I recently bought the parts for and built, with my own hands, a 3D printer. Specifically, I built a RapRap “Huxley”, which is the adorably diminutive little sibling of the RepRap “Mendel” and “Prusa” which are somewhat larger. Though it has a tiny desktop footprint about the size of a phone book, it has a significantly larger print volume than a Makerbot Replicator Mini, which I had also considered.
I’ve had a couple of folks ask me why I built my own 3D printer when a store-bought printer like the Replicator Mini is so readily available, comes already pre-configured and pre-calibrated, and works right out of the box the minute you receive it. Here’s a quick list:
- It is so much more satisfying to build something with your hands than to buy it pre-made, for me anyway.
- The parts on a RepRap are either 3D-printed themselves or easily sourced through regular hardware stores I already frequent. Spare parts, if I need them, will be very easy to come by.
- If I want to improve or upgrade my printer, I can easily 3D-print improvements for it. I have already done so with an improved direct-drive extruder.
Follow me below the fold for my thoughts on what 3D printing means for the future.
The RepRap is really meant to be a 3D printer that is accessible to anyone who has spare parts lying around or mechanical skills. Even the 3D-printed parts can theoretically be shaped out of wood or metal instead, but the real beauty of it is that it’s an upgradeable piece of equipment you can build yourself. It wasn’t easy. All told, I think I put close to 30 hours into getting it built and then calibrated properly. That’s a lot of work, and this is slaving over a workbench with tiny little wrenches (smallest one: 5.5mm!), a soldering iron, multimeter, and high-precision calipers. Pretty tedious, intricate, and delicate work, but the payoff is that I now have a 3D printer that I built my damn self.
The reason RepRaps are cool is because literally anyone could do this.
There is no particular skill required to make the metal extruder parts beyond really rudimentary machining; only a drill press and tap handle are required to make the hot end, though the nozzle itself needs some more careful treatment. Mine is 0.5mm in diameter but I’ve seen even smaller available for purchase as an upgrade. The 3D-printed plastic parts could be made out of a variety of other materials if no 3D printing is available. Bottom line: the RepRap is really a machine that can bring distributed manufacturing to the third world, the places that would most benefit from it. Imagine a future where the town mechanic in a remote African village can assemble one of these bad boys and service their entire town’s plastic fabrication needs. The only parts that would be tough to source there are the electronics that drive it, and the super beefy stepper motors.

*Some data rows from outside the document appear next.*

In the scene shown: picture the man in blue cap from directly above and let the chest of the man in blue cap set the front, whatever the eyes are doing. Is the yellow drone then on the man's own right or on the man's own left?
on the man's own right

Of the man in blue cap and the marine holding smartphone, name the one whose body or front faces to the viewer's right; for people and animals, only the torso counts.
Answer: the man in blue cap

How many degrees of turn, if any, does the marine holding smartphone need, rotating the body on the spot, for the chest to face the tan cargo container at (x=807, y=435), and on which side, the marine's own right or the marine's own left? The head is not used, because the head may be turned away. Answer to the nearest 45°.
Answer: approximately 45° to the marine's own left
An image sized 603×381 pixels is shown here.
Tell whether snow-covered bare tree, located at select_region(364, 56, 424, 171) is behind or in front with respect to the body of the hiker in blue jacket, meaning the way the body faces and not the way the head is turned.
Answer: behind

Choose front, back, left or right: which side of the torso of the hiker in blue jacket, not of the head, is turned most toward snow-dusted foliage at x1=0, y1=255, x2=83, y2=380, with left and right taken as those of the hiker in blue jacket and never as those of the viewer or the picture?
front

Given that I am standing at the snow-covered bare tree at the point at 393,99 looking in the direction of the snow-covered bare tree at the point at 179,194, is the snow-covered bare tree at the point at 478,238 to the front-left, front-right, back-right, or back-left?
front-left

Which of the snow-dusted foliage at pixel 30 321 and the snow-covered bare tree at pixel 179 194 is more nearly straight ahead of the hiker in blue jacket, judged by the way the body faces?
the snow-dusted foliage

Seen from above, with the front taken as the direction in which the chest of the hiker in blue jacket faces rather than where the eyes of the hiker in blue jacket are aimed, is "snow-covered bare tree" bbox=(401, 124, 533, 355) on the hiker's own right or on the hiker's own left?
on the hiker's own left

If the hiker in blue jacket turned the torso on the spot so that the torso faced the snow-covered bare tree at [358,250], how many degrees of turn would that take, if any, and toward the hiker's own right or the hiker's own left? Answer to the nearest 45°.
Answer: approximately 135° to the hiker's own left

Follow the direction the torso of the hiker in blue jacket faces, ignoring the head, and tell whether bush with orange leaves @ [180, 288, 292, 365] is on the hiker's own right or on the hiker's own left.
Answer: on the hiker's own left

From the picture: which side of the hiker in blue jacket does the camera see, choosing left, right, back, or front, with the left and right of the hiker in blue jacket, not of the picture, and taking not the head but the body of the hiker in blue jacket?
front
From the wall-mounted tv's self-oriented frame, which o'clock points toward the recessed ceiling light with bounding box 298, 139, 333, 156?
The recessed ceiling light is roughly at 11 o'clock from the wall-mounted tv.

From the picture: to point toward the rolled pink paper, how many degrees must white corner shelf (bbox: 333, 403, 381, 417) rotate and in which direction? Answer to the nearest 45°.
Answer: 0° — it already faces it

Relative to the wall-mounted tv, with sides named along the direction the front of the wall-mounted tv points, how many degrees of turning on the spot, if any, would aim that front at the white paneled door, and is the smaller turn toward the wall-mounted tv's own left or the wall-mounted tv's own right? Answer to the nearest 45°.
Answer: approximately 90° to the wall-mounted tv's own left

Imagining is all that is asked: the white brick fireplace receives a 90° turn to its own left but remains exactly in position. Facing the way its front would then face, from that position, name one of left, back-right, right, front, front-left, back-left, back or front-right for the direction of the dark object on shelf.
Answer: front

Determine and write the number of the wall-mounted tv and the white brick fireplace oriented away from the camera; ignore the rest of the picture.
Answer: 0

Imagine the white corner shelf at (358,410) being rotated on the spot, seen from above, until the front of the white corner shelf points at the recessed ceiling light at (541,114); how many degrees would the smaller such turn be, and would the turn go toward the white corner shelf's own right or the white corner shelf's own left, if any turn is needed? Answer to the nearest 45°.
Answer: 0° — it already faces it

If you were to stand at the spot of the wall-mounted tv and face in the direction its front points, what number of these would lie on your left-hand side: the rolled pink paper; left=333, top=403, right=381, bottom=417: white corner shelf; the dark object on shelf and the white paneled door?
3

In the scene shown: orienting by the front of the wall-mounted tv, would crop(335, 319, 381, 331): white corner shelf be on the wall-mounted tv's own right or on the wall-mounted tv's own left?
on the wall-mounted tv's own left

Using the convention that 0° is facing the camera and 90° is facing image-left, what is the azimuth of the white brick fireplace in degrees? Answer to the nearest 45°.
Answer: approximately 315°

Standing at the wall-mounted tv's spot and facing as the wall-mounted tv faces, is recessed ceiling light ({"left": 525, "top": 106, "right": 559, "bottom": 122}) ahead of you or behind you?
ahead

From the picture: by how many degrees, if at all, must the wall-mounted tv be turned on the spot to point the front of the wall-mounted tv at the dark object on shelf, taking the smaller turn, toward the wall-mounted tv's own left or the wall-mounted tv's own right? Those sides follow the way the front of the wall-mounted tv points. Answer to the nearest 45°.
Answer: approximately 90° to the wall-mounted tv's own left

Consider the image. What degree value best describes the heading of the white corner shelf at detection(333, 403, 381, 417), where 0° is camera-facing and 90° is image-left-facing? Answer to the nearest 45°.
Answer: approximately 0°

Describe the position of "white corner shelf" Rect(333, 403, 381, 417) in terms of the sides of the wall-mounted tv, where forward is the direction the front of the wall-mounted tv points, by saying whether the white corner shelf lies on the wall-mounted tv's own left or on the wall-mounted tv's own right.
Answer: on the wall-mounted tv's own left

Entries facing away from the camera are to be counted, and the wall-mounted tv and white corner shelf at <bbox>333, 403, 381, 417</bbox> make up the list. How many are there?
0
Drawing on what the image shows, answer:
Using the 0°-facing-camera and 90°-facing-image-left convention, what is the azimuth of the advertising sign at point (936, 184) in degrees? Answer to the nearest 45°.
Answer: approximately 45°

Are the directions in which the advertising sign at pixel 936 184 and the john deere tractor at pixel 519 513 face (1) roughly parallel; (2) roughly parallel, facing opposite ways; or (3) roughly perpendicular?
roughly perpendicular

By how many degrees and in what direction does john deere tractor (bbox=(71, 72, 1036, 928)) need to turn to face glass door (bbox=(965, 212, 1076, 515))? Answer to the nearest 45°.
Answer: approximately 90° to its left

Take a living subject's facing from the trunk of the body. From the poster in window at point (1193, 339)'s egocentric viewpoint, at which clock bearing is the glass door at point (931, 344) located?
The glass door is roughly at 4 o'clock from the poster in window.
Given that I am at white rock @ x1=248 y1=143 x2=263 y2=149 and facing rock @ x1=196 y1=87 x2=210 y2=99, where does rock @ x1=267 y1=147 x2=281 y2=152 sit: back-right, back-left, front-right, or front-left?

This is an extremely powerful notion. Another powerful notion is what happens when you realize something about the thing you’ve just built: the plastic extruder is a modular, completely separate mechanism, and you can replace that with anything you want. I’ve seen some great syringe-based extruders that extrude epoxy, silicon, even cake icing. Pretty badass. 3D printing is more than just being able to make anything you want out of plastic; it’s also this platform of having a machine that is very good at controlling the process of making something layer by layer–regardless of what material it’s layering. I’m very excited about the possibilities here, including printing in ceramic and silicon or rubber. Expect updates, space cadets.